-- ASSIGNMENT --
No pictures belong in the copy, but every line of the material below must be reproduced exactly.

-- COLLECTED DATA --
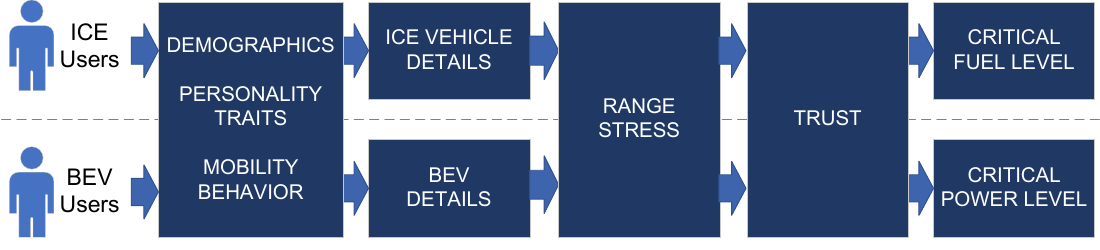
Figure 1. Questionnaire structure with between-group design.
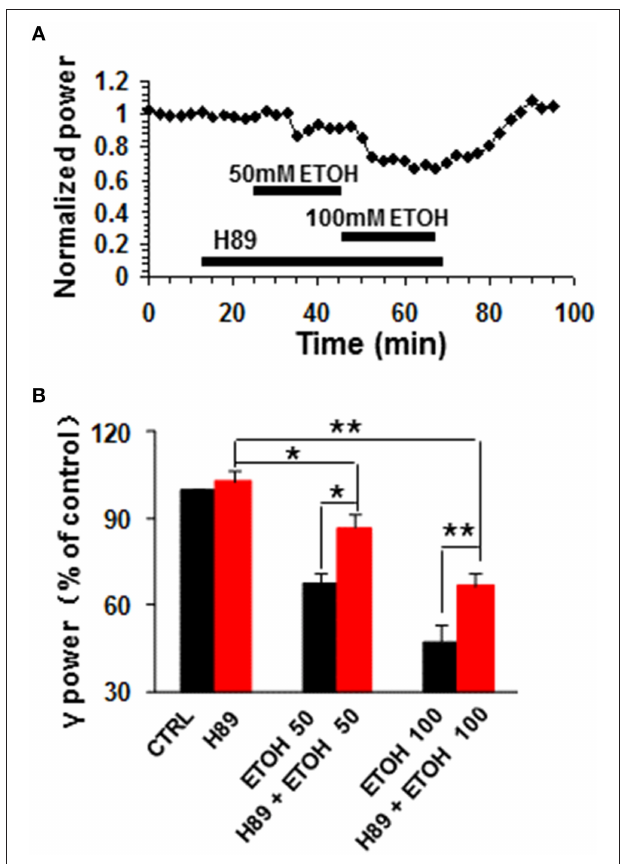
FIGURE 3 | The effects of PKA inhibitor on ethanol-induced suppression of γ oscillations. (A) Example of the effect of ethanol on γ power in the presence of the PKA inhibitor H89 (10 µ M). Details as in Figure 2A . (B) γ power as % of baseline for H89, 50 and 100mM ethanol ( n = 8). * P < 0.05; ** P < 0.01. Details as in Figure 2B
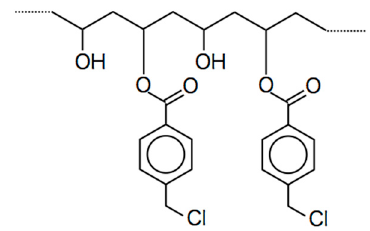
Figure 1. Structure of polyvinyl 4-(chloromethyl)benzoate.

-- SOLUTION FOR THIS EXERCISE --
Figure 1. Questionnaire structure with between-group design.
FIGURE 3 | The effects of PKA inhibitor on ethanol-induced suppression of γ oscillations. (A) Example of the effect of ethanol on γ power in the presence of the PKA inhibitor H89 (10 µ M). Details as in Figure 2A . (B) γ power as % of baseline for H89, 50 and 100mM ethanol ( n = 8). * P < 0.05; ** P < 0.01. Details as in Figure 2B
Figure 1. Structure of polyvinyl 4-(chloromethyl)benzoate.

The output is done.